The thing about learning Spanish is that they have a whole different approach to grammar.
I don’t mean just different grammar, I mean a different attitude to grammar.
It’s not like you can just say anything, get it more or less ballpark right, mess up a few verb endings, and expect them to piece together the meaning from the scattergun of poorly pronounced clues I might throw out.
They need it pretty tight, pretty correct.
Not 100%, but knocking at 100%’s door.
You’ve got to get your verbs and other sentence shrapnel all in a line and singing from the same songsheet.
If you start chucking in the wrong tense and you’ll be met with puzzled looks.
Where English is a cheeky mongrel and therefore more quick-witted and agile, Spanish is toy-poodle pedigree, more beautiful perhaps, but take it out of its natural habitat and it looks as silly as a … er … toy poodle.
The subjunctive is where this contrast comes most sharply to a fine point.
Lazy old anglophones can’t even be bothered to use the English subjunctive most of the time.
“If I was you …” they’ll opine, as if there were nowt wrong with that.
It’s “were” for goodness sake.
“If I were you”.
It’s a different tense.
“If I was you” makes no sense – “was” is the past tense.
What do you mean if you was me? What are you on about?
Of course because it’s sprightly mongrel English, I can fully understand it (I was only pretending not to understand it above), despite its wrongness.
And it is wrong.
The use of the wrong tense doesn’t even slightly detract from the meaning.
In Spanish, the same error, oft made by subjunctive-clumsy Brits such as I, would leave the Spanish reeling in confusion.
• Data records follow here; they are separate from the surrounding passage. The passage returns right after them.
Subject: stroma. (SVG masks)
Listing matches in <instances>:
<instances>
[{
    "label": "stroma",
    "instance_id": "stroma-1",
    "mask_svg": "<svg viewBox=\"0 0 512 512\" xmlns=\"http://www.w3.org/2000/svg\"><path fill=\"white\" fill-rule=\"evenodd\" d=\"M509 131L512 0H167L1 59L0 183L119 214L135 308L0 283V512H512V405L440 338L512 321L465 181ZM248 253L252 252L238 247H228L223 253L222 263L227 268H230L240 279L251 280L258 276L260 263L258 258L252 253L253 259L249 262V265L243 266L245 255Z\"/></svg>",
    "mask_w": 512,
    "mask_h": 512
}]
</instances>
They are remarkably skilled at wielding their own language, despite its rigidity and complexity, but remarkably unable to make sense of it when it’s not right.
Another example of lazy English would be “he is older than me” when they mean “he is older than I (am)”.
In this example, they both mean the same thing, but consider the following “he likes her more than me” and “he likes her more than I (do)”. Now there’s a contrast: does he like her more than he likes me, or does he like her more than I like her?
Get it right, people, it’s not hard.